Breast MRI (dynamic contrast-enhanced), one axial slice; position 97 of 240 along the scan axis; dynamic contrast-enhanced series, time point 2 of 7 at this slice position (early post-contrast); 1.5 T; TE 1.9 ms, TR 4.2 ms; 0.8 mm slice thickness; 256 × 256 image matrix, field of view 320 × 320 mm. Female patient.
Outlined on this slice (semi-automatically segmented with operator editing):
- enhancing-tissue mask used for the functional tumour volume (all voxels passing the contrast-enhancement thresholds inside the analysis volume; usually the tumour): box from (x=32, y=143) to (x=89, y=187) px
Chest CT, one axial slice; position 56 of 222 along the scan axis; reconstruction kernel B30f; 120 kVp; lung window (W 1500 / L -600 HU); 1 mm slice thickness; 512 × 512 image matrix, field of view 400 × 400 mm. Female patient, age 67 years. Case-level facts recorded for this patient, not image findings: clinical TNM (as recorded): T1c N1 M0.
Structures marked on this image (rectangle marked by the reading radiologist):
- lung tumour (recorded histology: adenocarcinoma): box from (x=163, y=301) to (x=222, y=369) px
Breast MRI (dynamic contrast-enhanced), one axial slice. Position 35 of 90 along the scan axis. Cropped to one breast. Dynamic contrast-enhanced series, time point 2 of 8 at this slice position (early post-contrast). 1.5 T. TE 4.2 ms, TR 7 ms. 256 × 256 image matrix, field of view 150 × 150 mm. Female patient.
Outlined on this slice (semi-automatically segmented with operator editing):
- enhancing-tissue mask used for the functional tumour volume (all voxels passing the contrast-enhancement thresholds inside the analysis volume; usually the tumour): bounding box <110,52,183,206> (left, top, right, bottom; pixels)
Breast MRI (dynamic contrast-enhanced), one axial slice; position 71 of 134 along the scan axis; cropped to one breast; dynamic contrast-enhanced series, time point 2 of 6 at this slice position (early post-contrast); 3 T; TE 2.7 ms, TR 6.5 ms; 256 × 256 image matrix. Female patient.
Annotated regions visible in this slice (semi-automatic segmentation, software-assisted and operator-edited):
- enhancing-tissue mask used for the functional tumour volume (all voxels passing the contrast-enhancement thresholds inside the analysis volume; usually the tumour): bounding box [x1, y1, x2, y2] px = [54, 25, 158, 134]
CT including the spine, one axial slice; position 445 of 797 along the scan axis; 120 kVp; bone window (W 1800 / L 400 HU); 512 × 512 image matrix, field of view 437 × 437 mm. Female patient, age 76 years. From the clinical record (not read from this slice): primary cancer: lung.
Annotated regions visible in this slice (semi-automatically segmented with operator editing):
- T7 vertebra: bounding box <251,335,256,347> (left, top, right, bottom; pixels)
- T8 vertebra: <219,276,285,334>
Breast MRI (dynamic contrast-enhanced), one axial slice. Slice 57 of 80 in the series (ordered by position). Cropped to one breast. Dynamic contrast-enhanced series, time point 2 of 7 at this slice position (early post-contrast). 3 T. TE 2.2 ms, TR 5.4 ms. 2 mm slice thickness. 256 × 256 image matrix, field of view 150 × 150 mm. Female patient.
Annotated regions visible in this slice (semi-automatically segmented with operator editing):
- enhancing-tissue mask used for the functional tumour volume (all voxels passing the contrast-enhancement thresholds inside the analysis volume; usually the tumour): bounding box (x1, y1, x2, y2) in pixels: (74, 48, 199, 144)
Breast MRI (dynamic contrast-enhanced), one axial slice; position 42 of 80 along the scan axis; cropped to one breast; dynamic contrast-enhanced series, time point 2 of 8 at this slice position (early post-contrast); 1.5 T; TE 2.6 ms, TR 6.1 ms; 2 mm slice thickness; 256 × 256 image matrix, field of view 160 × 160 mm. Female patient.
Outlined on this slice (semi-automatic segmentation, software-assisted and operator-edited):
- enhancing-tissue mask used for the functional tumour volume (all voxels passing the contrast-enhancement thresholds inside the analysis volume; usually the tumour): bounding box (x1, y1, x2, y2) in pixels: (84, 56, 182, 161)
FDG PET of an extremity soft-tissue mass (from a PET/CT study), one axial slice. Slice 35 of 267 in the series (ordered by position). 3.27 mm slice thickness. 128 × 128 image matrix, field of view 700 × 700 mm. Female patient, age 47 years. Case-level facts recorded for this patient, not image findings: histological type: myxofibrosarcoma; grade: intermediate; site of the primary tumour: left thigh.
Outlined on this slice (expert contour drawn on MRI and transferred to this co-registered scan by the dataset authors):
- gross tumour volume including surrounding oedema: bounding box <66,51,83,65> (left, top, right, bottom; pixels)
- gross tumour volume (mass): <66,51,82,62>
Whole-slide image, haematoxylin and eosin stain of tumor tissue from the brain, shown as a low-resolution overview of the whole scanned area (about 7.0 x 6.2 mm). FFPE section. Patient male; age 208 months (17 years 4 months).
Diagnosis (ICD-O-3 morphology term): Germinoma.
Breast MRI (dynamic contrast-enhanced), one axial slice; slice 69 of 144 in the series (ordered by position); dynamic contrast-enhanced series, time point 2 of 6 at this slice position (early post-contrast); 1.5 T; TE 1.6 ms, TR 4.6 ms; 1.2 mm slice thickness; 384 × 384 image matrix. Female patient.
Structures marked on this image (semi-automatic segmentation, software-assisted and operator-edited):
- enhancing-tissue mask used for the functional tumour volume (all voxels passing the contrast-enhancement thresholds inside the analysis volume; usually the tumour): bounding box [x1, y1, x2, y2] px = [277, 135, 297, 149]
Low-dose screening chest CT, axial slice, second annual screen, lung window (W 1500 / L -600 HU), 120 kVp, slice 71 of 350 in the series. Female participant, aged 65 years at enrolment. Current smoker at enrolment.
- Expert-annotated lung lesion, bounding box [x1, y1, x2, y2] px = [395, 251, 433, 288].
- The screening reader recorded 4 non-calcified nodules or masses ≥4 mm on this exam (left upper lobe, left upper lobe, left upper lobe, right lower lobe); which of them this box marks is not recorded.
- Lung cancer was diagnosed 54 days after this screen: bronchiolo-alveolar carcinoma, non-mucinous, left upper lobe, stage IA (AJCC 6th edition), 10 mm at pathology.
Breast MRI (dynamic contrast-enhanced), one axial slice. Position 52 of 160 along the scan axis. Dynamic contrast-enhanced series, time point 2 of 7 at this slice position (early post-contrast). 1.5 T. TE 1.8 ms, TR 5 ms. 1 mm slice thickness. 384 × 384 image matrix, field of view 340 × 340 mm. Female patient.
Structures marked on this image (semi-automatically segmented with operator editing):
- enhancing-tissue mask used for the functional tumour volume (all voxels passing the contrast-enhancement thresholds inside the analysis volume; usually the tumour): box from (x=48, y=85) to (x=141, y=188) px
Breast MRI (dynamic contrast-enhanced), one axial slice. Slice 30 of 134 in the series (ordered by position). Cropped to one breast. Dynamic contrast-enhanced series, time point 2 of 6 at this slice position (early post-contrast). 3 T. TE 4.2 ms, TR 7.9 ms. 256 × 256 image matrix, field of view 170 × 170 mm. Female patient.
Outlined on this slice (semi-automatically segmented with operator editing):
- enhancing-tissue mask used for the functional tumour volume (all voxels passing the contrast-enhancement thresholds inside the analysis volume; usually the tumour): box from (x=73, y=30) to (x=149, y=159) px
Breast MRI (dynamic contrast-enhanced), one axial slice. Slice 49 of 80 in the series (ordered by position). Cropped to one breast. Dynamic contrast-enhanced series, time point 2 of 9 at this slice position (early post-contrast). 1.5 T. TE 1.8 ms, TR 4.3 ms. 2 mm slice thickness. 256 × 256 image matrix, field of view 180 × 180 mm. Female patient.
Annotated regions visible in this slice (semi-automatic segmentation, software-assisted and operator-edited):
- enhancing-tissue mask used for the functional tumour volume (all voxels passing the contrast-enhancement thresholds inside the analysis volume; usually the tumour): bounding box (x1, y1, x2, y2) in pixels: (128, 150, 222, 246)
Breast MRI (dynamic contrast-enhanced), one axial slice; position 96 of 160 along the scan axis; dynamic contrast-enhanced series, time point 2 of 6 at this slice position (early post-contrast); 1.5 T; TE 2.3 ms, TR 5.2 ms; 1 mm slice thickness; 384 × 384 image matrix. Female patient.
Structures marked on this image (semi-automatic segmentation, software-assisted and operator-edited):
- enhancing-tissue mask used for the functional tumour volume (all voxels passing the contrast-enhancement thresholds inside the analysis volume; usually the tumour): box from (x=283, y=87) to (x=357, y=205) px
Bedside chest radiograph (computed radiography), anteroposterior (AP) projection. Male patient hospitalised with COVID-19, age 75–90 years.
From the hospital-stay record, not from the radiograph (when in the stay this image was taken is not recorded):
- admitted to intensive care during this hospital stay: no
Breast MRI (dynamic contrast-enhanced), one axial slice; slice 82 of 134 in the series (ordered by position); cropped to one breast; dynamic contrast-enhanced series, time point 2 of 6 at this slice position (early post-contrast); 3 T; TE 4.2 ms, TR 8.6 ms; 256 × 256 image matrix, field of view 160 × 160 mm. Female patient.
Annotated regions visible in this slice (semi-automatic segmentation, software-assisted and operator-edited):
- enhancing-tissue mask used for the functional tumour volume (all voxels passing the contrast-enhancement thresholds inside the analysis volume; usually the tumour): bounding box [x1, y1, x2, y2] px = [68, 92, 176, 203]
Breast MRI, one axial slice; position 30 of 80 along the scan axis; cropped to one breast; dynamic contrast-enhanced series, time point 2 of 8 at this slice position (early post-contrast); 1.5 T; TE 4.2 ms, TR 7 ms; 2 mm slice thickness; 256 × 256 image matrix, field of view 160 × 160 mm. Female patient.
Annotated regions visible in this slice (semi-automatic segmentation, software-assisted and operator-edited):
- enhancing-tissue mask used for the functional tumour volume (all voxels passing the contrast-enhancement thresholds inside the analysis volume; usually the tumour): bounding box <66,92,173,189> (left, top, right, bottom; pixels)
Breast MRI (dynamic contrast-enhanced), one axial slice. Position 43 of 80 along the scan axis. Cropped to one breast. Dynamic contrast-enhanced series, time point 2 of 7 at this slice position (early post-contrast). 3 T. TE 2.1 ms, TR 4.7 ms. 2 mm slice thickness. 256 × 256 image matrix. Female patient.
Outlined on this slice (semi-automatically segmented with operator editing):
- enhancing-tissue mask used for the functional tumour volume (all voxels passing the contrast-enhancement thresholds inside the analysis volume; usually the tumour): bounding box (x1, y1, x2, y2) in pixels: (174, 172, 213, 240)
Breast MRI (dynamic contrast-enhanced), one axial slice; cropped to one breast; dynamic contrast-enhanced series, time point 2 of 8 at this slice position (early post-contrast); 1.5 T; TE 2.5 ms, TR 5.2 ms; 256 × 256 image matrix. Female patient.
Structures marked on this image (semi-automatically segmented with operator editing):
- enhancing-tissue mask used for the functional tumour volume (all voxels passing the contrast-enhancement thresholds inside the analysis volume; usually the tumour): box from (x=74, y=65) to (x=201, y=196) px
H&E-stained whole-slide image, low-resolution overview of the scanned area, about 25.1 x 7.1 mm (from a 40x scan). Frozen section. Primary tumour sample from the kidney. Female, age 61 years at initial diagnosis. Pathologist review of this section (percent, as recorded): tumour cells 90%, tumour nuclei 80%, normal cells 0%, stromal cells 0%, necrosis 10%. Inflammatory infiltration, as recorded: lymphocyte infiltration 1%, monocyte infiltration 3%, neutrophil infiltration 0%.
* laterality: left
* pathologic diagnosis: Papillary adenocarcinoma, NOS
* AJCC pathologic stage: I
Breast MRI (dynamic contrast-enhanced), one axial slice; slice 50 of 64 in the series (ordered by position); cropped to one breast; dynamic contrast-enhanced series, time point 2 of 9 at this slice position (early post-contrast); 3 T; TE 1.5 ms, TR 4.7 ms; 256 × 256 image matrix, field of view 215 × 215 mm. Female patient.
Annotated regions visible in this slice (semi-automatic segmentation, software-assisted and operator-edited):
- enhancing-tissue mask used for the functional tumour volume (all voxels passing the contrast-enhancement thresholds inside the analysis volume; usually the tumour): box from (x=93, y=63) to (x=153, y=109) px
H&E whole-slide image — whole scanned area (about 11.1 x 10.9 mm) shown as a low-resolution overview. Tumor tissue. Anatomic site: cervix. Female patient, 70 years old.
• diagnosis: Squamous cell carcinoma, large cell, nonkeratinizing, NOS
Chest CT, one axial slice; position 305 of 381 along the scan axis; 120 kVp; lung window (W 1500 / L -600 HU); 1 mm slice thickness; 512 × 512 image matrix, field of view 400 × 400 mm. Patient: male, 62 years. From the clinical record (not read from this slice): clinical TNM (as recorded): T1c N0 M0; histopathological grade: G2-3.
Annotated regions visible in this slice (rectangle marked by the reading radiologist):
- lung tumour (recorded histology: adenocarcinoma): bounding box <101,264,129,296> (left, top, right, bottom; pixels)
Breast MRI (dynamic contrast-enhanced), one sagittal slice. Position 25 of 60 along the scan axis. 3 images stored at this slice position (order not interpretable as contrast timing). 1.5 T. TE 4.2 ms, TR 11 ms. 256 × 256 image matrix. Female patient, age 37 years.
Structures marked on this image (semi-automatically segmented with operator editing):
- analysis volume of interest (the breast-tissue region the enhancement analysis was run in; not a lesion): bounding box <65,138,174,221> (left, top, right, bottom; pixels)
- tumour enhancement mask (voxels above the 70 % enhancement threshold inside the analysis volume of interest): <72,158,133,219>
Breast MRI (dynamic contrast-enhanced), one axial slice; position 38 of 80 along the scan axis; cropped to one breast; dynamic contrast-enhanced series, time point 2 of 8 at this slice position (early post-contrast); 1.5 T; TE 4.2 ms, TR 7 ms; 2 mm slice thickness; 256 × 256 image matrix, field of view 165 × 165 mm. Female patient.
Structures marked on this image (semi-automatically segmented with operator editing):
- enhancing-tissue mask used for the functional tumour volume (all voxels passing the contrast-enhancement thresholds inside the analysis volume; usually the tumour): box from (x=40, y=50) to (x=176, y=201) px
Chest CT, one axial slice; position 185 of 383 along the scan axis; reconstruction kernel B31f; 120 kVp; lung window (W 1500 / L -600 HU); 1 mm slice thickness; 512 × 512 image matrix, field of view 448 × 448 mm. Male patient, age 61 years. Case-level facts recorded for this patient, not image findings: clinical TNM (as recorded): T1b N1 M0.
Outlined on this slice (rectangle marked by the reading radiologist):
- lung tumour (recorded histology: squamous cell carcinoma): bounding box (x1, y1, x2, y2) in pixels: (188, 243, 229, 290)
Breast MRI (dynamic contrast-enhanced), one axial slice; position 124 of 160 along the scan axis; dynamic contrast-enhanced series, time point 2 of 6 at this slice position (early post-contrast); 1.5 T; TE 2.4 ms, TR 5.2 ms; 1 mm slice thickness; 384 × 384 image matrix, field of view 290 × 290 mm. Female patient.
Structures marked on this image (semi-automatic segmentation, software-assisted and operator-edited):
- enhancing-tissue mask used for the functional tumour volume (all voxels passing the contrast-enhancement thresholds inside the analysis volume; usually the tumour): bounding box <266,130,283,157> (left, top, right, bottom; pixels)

__About this task__: Please find, in the entries above, every line where "shown" occurs, and copy it.

__Written response__:
Whole-slide image, haematoxylin and eosin stain of tumor tissue from the brain, shown as a low-resolution overview of the whole scanned area (about 7.0 x 6.2 mm). FFPE section. Patient male; age 208 months (17 years 4 months).
H&E whole-slide image — whole scanned area (about 11.1 x 10.9 mm) shown as a low-resolution overview. Tumor tissue. Anatomic site: cervix. Female patient, 70 years old.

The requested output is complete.